Através do leão entendemos a Jesus Cristo, e nós somos sua terra em figura humana. Então, quando nos castiga com alguma desgraça sem que tenhamos cometido maldade nem tenhamos má vontade, isto significa sua ira, e que o maltratamos de alguma maneira.
Leão de Bestiario medieval. |
“Mas Deus os acorrenta ao mal para que não cometam maldades.
“Deus ama muito a quem quer castigar; recordai, pois este é o significado.
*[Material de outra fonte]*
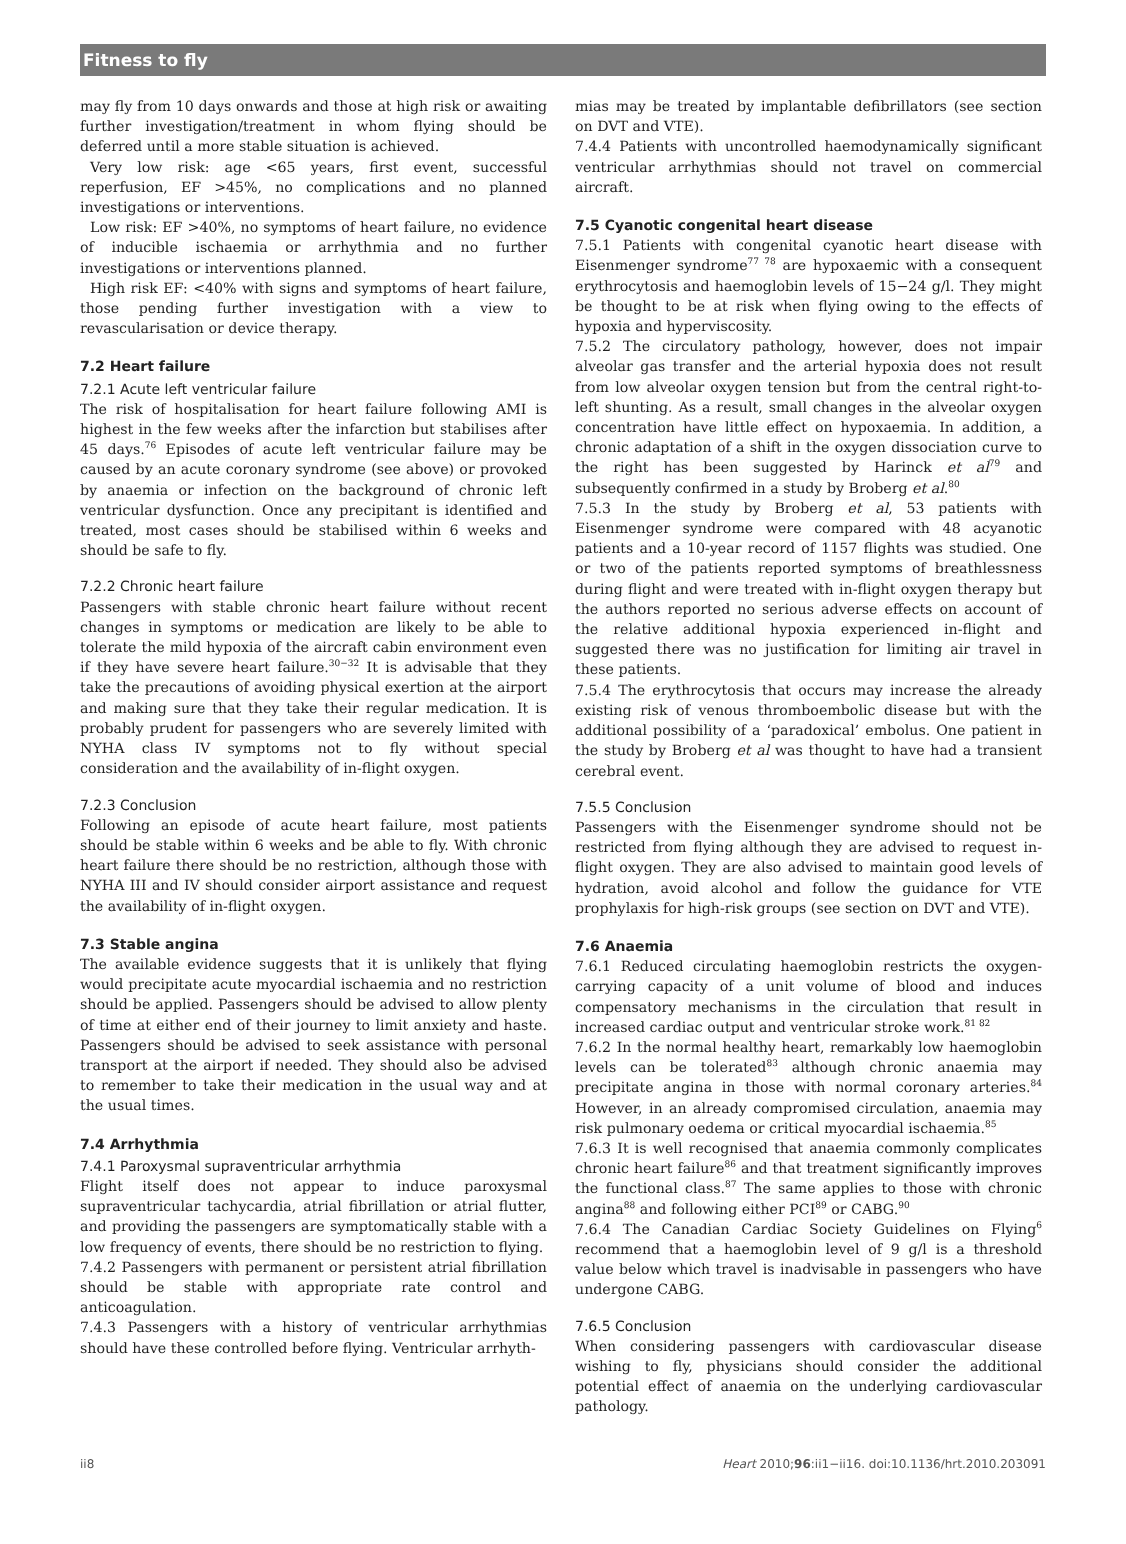Fitness to fly
may fly from 10 days onwards and those at high risk or awaiting further investigation/treatment in whom flying should be deferred until a more stable situation is achieved.
Very low risk: age <65 years, first event, successful reperfusion, EF >45%, no complications and no planned investigations or interventions.
Low risk: EF >40%, no symptoms of heart failure, no evidence of inducible ischaemia or arrhythmia and no further investigations or interventions planned.
High risk EF: <40% with signs and symptoms of heart failure, those pending further investigation with a view to revascularisation or device therapy.
7.2 Heart failure
7.2.1 Acute left ventricular failure
The risk of hospitalisation for heart failure following AMI is highest in the few weeks after the infarction but stabilises after 45 days.<sup>76</sup> Episodes of acute left ventricular failure may be caused by an acute coronary syndrome (see above) or provoked by anaemia or infection on the background of chronic left ventricular dysfunction. Once any precipitant is identified and treated, most cases should be stabilised within 6 weeks and should be safe to fly.
7.2.2 Chronic heart failure
Passengers with stable chronic heart failure without recent changes in symptoms or medication are likely to be able to tolerate the mild hypoxia of the aircraft cabin environment even if they have severe heart failure.<sup>30−32</sup> It is advisable that they take the precautions of avoiding physical exertion at the airport and making sure that they take their regular medication. It is probably prudent for passengers who are severely limited with NYHA class IV symptoms not to fly without special consideration and the availability of in-flight oxygen.
7.2.3 Conclusion
Following an episode of acute heart failure, most patients should be stable within 6 weeks and be able to fly. With chronic heart failure there should be no restriction, although those with NYHA III and IV should consider airport assistance and request the availability of in-flight oxygen.
7.3 Stable angina
The available evidence suggests that it is unlikely that flying would precipitate acute myocardial ischaemia and no restriction should be applied. Passengers should be advised to allow plenty of time at either end of their journey to limit anxiety and haste. Passengers should be advised to seek assistance with personal transport at the airport if needed. They should also be advised to remember to take their medication in the usual way and at the usual times.
7.4 Arrhythmia
7.4.1 Paroxysmal supraventricular arrhythmia
Flight itself does not appear to induce paroxysmal supraventricular tachycardia, atrial fibrillation or atrial flutter, and providing the passengers are symptomatically stable with a low frequency of events, there should be no restriction to flying.
7.4.2 Passengers with permanent or persistent atrial fibrillation should be stable with appropriate rate control and anticoagulation.
7.4.3 Passengers with a history of ventricular arrhythmias should have these controlled before flying. Ventricular arrhyth-
mias may be treated by implantable defibrillators (see section on DVT and VTE).
7.4.4 Patients with uncontrolled haemodynamically significant ventricular arrhythmias should not travel on commercial aircraft.
7.5 Cyanotic congenital heart disease
7.5.1 Patients with congenital cyanotic heart disease with Eisenmenger syndrome<sup>77 78</sup> are hypoxaemic with a consequent erythrocytosis and haemoglobin levels of 15−24 g/l. They might be thought to be at risk when flying owing to the effects of hypoxia and hyperviscosity.
7.5.2 The circulatory pathology, however, does not impair alveolar gas transfer and the arterial hypoxia does not result from low alveolar oxygen tension but from the central right-to-left shunting. As a result, small changes in the alveolar oxygen concentration have little effect on hypoxaemia. In addition, a chronic adaptation of a shift in the oxygen dissociation curve to the right has been suggested by Harinck et al<sup>79</sup> and subsequently confirmed in a study by Broberg et al.<sup>80</sup>
7.5.3 In the study by Broberg et al, 53 patients with Eisenmenger syndrome were compared with 48 acyanotic patients and a 10-year record of 1157 flights was studied. One or two of the patients reported symptoms of breathlessness during flight and were treated with in-flight oxygen therapy but the authors reported no serious adverse effects on account of the relative additional hypoxia experienced in-flight and suggested there was no justification for limiting air travel in these patients.
7.5.4 The erythrocytosis that occurs may increase the already existing risk of venous thromboembolic disease but with the additional possibility of a ‘paradoxical’ embolus. One patient in the study by Broberg et al was thought to have had a transient cerebral event.
7.5.5 Conclusion
Passengers with the Eisenmenger syndrome should not be restricted from flying although they are advised to request in-flight oxygen. They are also advised to maintain good levels of hydration, avoid alcohol and follow the guidance for VTE prophylaxis for high-risk groups (see section on DVT and VTE).
7.6 Anaemia
7.6.1 Reduced circulating haemoglobin restricts the oxygen-carrying capacity of a unit volume of blood and induces compensatory mechanisms in the circulation that result in increased cardiac output and ventricular stroke work.<sup>81 82</sup>
7.6.2 In the normal healthy heart, remarkably low haemoglobin levels can be tolerated<sup>83</sup> although chronic anaemia may precipitate angina in those with normal coronary arteries.<sup>84</sup> However, in an already compromised circulation, anaemia may risk pulmonary oedema or critical myocardial ischaemia.<sup>85</sup>
7.6.3 It is well recognised that anaemia commonly complicates chronic heart failure<sup>86</sup> and that treatment significantly improves the functional class.<sup>87</sup> The same applies to those with chronic angina<sup>88</sup> and following either PCI<sup>89</sup> or CABG.<sup>90</sup>
7.6.4 The Canadian Cardiac Society Guidelines on Flying<sup>6</sup> recommend that a haemoglobin level of 9 g/l is a threshold value below which travel is inadvisable in passengers who have undergone CABG.
7.6.5 Conclusion
When considering passengers with cardiovascular disease wishing to fly, physicians should consider the additional potential effect of anaemia on the underlying cardiovascular pathology.
ii8 Heart 2010;96:ii1−ii16. doi:10.1136/hrt.2010.203091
“Também diz a Escritura que o leão tem a seguinte natureza: quando o homem o persegue, vai com o rabo apagando suas pegadas do solo enquanto foge, para que o caçador não saiba como encontrá-lo. Isto tem um grande sentido, e deveis recordá-lo.
“O leão, ao fugir, vai cobrindo suas pegadas: o rastro do leão representa a Encarnação que Deus quis tomar na terra para conquistar novas almas.
“E certamente o fez secretamente: se colocou nos degraus em que se encontrava cada ordem ‒ profetas, apóstolos ‒ até que chegou ao nosso, se converteu em homem de carne e osso, se fez mortal por nós e assim, segundo uma ordem aceitável, venceu o demônio.
Fonte: Philippe de Thaün. Le Bestiaire (ed. E. Walberg), H. Möller, Paris-Lund, 1900. In: MALAXEVERRÍA, Ignacio. Bestiario Medieval. Madrid: Ediciones Siruela, 2000. Esse é o mais antigo bestiário francês, escrito em versos de seis sílabas (3.194 versos), e segue com bastante fidelidade o texto latino do Physiologus (séc. III-V d.C.). Seu autor, de origem anglo-normanda, dedica sua obra a Aelis de Louvain, segunda esposa de Henrique I da Inglaterra (1100-1135), no manuscrito conservado em Londres; em outro exemplar, guardado em Oxford, a dedicatória é para Eleonor, esposa de Henrique II (1154-1189). Os manuscritos, ilustrados ou com vazios reservados para as iluminuras, contém prólogos em latim e indicações para o artista. Os 38 capítulos deste bestiário, editado por Walberg, estudam os quadrúpedes, as aves e as pedras (um pequeno lapidário), sucessivamente, e Philippe se refere a suas fontes como Physiologus, bestiaire, un livre de grammaire, Ysidre (Isidoro) e escripture.